What is the limitation of $$\frac{\Gamma\left(\frac{n+1}{2}\right)}{\Gamma\left(\frac{n}{2}\right)}$$ as $n \rightarrow \infty$?

If it diverges, could I get its divergence rate?

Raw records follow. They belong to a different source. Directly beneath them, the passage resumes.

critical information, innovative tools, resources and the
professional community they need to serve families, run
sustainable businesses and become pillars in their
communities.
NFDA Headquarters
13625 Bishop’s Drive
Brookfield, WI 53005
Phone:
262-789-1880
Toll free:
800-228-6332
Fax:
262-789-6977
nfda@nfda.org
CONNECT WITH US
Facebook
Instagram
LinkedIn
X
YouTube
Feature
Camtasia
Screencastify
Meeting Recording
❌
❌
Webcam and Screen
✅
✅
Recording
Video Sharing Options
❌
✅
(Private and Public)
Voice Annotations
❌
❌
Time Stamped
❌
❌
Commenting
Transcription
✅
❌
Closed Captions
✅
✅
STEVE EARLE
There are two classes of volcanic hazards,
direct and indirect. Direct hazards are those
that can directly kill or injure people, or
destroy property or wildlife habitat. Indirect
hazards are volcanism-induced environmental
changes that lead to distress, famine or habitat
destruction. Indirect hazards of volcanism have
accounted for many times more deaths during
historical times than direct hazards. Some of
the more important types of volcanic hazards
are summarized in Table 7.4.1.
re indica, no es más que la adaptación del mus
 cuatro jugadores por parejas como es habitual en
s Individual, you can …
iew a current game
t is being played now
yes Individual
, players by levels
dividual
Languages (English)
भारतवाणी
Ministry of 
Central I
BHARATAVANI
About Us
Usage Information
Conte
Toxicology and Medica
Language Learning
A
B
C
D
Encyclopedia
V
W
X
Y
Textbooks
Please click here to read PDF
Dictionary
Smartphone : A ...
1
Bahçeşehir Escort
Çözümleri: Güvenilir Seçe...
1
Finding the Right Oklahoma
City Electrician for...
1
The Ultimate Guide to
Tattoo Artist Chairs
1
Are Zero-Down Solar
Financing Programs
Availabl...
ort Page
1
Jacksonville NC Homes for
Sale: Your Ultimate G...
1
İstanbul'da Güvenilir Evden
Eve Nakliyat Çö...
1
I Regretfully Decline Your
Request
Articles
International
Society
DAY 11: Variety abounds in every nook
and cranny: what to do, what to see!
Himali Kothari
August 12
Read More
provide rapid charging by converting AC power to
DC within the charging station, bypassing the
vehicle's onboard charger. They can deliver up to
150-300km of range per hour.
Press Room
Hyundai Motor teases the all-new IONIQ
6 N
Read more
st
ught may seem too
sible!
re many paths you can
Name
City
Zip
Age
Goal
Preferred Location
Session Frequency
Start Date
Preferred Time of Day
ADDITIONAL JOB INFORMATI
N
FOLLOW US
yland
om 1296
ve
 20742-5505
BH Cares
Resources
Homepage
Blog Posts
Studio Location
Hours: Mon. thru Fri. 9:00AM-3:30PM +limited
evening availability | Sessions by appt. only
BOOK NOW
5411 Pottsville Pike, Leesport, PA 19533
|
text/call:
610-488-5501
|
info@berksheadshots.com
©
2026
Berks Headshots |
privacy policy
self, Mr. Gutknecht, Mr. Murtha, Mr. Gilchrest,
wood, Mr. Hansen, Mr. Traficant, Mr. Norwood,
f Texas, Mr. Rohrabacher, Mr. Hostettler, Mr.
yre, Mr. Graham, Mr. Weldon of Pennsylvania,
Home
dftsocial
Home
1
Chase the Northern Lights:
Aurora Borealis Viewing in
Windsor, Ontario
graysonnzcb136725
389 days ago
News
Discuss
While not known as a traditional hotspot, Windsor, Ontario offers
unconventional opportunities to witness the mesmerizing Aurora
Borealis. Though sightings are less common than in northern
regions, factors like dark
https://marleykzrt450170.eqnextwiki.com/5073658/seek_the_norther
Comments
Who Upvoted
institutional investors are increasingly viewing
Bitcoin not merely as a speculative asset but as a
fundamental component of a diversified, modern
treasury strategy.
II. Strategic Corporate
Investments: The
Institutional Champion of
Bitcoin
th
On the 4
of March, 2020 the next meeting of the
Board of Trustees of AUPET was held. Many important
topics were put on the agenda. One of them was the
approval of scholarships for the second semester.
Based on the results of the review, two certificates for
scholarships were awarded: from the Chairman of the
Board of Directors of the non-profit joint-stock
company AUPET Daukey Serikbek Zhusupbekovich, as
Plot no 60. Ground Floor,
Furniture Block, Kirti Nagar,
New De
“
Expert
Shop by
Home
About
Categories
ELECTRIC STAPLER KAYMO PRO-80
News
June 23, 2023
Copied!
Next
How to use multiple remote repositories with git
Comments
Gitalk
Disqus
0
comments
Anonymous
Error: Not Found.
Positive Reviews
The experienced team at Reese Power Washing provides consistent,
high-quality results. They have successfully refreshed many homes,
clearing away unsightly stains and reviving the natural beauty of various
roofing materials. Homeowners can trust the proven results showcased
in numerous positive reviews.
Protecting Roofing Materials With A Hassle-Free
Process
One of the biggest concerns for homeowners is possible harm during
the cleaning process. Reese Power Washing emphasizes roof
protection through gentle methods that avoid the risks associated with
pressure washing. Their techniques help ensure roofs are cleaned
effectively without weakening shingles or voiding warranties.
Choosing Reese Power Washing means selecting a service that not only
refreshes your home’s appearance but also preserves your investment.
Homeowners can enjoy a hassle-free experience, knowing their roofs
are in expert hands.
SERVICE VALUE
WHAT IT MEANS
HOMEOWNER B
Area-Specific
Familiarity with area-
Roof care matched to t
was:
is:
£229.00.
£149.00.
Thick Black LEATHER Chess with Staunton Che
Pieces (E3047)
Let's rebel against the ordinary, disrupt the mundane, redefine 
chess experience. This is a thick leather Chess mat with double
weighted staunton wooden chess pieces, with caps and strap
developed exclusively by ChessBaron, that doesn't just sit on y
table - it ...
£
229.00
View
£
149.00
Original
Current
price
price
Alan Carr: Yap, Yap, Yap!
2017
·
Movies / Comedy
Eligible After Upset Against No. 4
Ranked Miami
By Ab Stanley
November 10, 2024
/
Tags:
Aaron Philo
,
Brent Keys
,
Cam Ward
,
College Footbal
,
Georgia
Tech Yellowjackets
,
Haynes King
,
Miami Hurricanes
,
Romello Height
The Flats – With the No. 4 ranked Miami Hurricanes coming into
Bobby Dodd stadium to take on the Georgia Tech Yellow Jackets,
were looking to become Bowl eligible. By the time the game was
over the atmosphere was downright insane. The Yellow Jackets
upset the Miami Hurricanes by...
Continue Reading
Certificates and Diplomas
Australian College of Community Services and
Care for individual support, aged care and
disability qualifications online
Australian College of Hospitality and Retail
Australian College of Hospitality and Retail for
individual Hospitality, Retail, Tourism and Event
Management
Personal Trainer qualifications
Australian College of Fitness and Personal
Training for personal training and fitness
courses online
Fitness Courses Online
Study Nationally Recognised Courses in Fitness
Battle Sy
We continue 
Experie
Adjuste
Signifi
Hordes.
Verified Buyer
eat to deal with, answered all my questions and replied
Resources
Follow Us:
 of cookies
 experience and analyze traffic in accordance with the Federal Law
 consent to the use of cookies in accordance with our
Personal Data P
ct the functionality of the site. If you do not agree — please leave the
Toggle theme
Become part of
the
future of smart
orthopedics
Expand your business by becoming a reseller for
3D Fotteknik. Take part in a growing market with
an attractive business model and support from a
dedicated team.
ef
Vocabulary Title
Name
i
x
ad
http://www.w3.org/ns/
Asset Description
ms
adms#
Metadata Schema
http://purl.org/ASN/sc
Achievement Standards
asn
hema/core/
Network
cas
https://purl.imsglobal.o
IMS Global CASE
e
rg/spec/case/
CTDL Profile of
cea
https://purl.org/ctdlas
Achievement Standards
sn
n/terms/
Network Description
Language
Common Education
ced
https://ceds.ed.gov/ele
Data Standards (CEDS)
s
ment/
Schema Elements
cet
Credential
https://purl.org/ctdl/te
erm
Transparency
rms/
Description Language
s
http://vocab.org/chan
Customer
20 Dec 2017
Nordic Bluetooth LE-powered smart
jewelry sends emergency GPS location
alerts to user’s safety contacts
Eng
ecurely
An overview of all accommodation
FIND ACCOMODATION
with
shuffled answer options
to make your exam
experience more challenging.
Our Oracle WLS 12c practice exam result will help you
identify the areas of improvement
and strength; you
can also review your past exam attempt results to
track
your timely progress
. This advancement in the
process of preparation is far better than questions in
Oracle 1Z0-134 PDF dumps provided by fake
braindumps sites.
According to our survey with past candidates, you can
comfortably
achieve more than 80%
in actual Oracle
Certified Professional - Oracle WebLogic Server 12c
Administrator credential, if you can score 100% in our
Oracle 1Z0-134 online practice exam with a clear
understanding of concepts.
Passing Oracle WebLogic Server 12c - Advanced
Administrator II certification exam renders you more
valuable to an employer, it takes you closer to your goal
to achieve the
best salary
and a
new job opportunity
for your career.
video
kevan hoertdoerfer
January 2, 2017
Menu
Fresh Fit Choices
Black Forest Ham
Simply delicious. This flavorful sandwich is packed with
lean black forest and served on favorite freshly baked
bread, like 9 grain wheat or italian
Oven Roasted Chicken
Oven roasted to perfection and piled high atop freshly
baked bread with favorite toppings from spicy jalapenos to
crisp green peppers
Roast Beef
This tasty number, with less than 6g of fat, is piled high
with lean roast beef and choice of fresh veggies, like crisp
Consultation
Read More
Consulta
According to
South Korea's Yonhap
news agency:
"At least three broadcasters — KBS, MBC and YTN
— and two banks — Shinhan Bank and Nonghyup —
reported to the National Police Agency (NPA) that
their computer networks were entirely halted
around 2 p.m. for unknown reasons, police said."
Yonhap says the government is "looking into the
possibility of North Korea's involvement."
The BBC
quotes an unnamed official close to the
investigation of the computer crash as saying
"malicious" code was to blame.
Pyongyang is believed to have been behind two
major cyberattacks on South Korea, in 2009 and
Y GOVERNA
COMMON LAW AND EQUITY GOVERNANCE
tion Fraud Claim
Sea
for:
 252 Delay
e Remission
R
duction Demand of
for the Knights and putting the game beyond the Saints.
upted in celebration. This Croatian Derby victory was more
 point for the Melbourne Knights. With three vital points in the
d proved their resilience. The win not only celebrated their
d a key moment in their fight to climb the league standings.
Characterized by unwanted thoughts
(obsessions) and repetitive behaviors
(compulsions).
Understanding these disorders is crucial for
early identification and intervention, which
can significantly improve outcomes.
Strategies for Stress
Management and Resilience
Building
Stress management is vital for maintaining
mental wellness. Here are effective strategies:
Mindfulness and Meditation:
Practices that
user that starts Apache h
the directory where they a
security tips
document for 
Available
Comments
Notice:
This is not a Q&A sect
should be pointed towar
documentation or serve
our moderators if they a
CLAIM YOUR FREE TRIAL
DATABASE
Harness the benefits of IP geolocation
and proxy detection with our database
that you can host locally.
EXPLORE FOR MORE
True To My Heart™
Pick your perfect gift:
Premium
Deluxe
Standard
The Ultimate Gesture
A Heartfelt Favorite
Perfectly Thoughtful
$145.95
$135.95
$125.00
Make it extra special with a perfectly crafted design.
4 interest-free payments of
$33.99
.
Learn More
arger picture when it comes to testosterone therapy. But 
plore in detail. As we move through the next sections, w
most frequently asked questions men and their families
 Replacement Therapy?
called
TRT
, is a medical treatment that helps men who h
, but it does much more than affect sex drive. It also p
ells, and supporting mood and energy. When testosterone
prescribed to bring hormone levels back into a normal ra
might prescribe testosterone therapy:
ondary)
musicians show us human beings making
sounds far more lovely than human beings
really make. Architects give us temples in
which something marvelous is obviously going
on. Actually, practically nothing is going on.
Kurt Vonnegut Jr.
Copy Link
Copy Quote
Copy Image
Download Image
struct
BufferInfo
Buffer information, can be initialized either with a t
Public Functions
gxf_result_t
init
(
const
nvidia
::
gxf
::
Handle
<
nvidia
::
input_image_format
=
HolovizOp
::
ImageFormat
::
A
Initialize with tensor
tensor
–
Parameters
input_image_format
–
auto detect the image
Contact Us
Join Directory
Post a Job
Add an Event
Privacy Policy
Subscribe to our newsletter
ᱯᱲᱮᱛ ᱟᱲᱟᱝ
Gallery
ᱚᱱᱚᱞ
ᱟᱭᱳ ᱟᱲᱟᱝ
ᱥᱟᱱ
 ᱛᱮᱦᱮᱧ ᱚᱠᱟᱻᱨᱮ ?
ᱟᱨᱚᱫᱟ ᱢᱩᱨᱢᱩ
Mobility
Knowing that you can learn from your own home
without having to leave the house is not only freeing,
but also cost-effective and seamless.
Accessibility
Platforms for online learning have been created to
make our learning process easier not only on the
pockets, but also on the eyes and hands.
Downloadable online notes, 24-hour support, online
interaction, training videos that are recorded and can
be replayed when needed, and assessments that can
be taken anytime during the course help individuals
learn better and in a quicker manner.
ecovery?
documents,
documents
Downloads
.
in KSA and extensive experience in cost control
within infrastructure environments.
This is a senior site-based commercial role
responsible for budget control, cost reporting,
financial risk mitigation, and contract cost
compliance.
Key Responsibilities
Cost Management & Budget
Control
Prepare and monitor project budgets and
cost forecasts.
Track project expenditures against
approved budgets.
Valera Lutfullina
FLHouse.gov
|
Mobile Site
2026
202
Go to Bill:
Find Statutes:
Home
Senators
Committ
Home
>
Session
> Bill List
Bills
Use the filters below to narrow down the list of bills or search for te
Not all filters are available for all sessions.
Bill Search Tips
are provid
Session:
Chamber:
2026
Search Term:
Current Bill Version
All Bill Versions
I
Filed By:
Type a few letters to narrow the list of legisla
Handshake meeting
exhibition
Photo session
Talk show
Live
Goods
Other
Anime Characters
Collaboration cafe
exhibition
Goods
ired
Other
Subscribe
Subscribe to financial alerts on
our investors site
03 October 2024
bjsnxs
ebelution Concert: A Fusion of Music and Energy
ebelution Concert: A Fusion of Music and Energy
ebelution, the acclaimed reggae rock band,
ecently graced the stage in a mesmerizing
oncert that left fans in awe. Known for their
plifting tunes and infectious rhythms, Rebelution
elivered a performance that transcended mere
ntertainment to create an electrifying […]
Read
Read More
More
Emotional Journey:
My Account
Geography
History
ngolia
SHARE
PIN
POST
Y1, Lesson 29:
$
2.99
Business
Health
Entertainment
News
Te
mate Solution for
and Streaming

$\Gamma(x)$ is the gamma function here.

Answer 1

Stirling's formula

$$\log \Gamma(z) = \bigl(z-\tfrac{1}{2}\bigr) \log z - z + \tfrac{1}{2} \log (2\pi) + O\left(\frac{1}{\operatorname{Re} z}\right)$$

gives us

\begin{align} \log \Gamma\bigl(z+\tfrac{1}{2}\bigr) - \log \Gamma(z) &= z\log\bigl(z+\tfrac{1}{2}\bigr) - \bigl(z-\tfrac{1}{2}\bigr)\log z - \tfrac{1}{2} + O\left(\frac{1}{\operatorname{Re} z}\right)\\ &= \tfrac{1}{2}\log z - \tfrac{1}{2} + z\log\left(1 + \tfrac{1}{2z}\right) + O\left(\frac{1}{\operatorname{Re} z}\right)\\ &= \tfrac{1}{2}\log z + O\left(\frac{1}{\operatorname{Re} z}\right) \end{align}

and hence

$$\frac{\Gamma\bigl(\frac{n+1}{2}\bigr)}{\Gamma\bigl(\frac{n}{2}\bigr)} \sim \sqrt{\frac{n}{2}}.$$

Answer 2

Let: $$A_n\triangleq\frac{\Gamma\left(\frac{n+1}{2}\right)}{\Gamma\left(\frac{n}{2}\right)}.$$ Then: $$ A_n A_{n+1}=\frac{\Gamma\left(\frac{n+1}{2}\right)\Gamma\left(\frac{n+2}{2}\right)}{\Gamma\left(\frac{n}{2}\right)\Gamma\left(\frac{n+1}{2}\right)}=\frac{n}{2},$$ so $$ A_n\sim\sqrt\frac{n}{2},$$ since $\log\Gamma$ is convex.